Symptoms of allergic rhinitis affect patients’ quality of life. Sneezing, nasal obstruction, rhinorrhea and itching are the main symptoms. Nasal obstruction was the most frequent symptom in our study and it had the highest symptom score. As a common behavioral belief, it is expected that the more the positive the skin test the more powerful the treatment. However, as we determined in this study, there is no statistically significant correlation between the severity of the skin-prick test results and symptom scores, RQLQ scores, or VAS scores. In another study a significant correlation was shown between the wheal size of the skin-prick test and symptom changes in the nasal provocation test, if the wheal from the skin-prick test was small. 8 Radcliffe et al. explained that the skin tests correlate poorly with the patients’ perception of disease severity because the skin is not an organ primarily involved in aeroallergen diseases. 9 Graif et al. determined that self-reported symptoms severity by the patients with allergic rhinitis is apparently not related to the magnitude of skin-prick test response, but positively associated with psychological factors of hypochondriasis and somatic awareness. 10
The RQLQ was developed to measure the functional problems (physical, emotional, social, and occupational) and those are the most troublesome to adults with either seasonal or perennial rhinoconjunctivitis of either allergic or nonallergic origin. 11 Many studies were performed to develop, standardize, and validate questionnaires for uses in clinical trials.4,12–14 We used a Turkish version of the RQLQ in our study. In another study, only weak-to-moderate correlations between the RQLQ and nasal symptom scores have been found. 15 We also found a moderate correlation between RQLQ and nasal symptom scores.

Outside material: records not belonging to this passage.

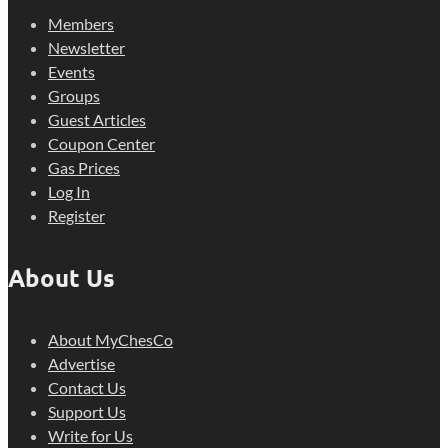
Members
Newsletter
Events
Groups
Guest Articles
Coupon Center
Gas Prices
Log In
Register
About Us
About MyChesCo
Advertise
Contact Us
Support Us
Write for Us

Recently, it has been shown that an important number of patients previously diagnosed as nonallergic rhinitis had local allergy with nasal production of specific IgE and a positive response to a nasal allergen provocation test.16–18 This entity has been suggested to be atopy 16 or local allergic rhinitis. 19 Patients with local allergic rhinitis do not have atopy so we detected negative skin-prick tests and normal serum-specific IgE levels, but these patients have similar symptoms of allergic rhinitis.
Conclusion
The skin-prick test can be used to determine if rhinitis is IgE mediated and thus supports the differentiation of allergic rhinitis versus nonallergic rhinitis. However, the size of the skin reaction can not be relied on to determine the disease severity in adult patients.